[Dataset entries]

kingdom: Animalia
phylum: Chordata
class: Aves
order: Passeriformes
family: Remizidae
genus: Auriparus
==
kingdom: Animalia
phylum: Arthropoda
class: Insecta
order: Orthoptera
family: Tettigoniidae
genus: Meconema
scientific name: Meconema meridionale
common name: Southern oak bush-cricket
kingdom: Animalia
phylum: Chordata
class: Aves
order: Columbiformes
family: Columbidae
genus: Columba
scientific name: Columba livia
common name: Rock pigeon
* * *
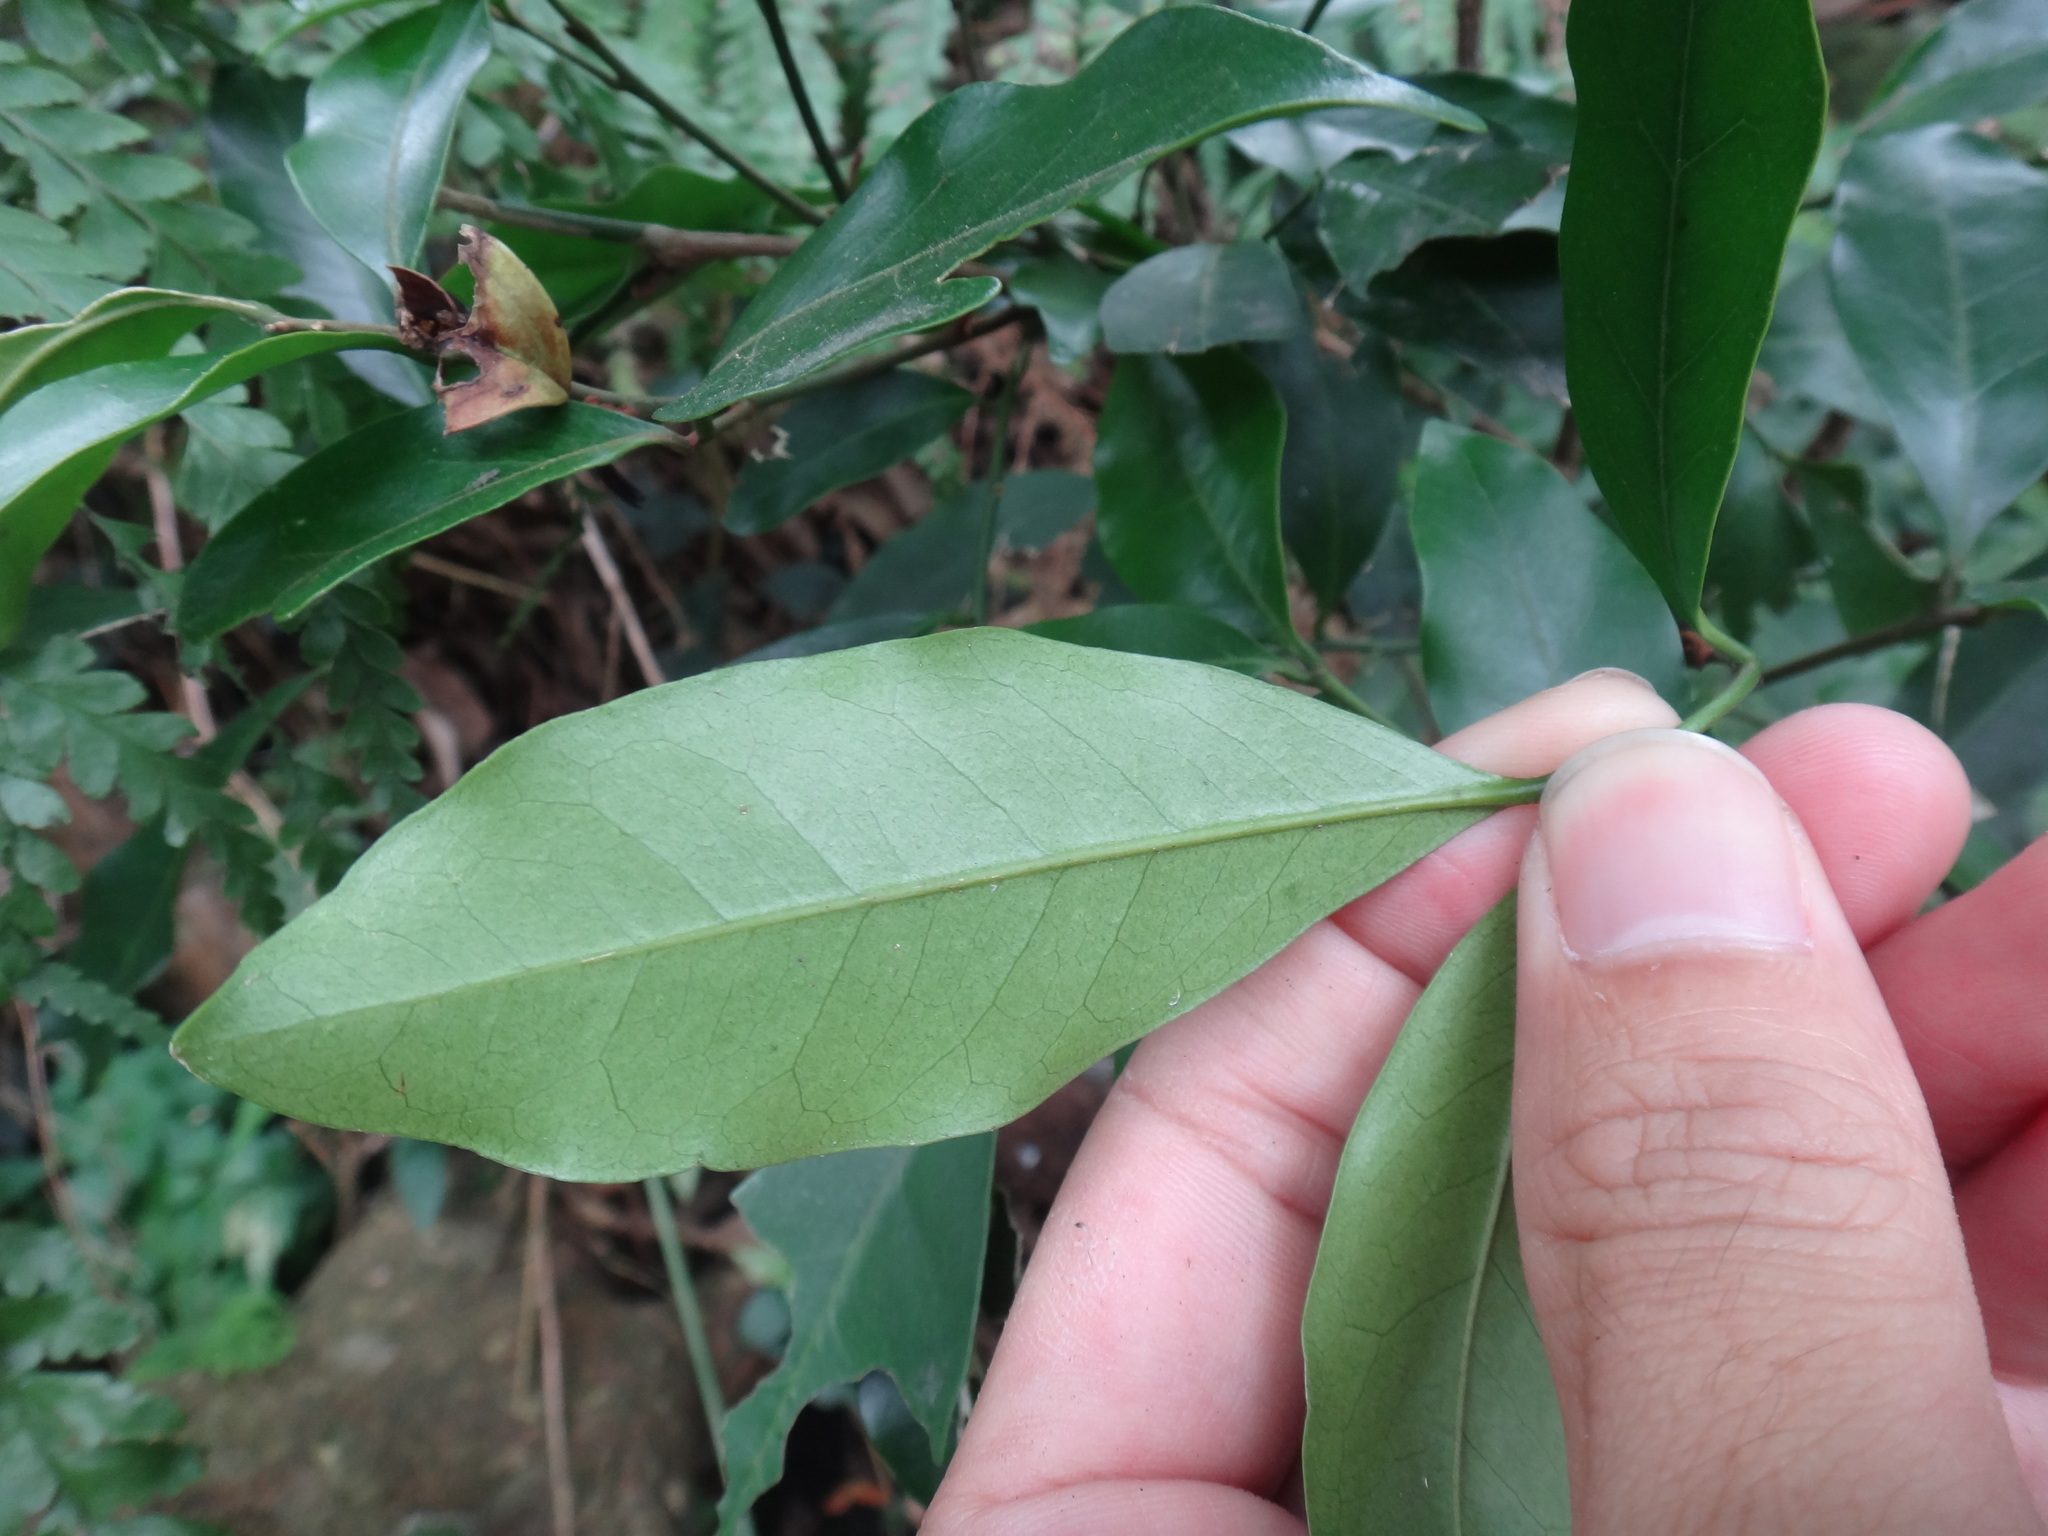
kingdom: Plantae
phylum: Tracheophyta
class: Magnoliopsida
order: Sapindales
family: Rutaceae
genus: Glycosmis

• _OBJECTIVE_: Please count the lines in the records above that contain the string "name" and reply with that number alone.

• _RESPONSE FOR THIS EXERCISE_: 4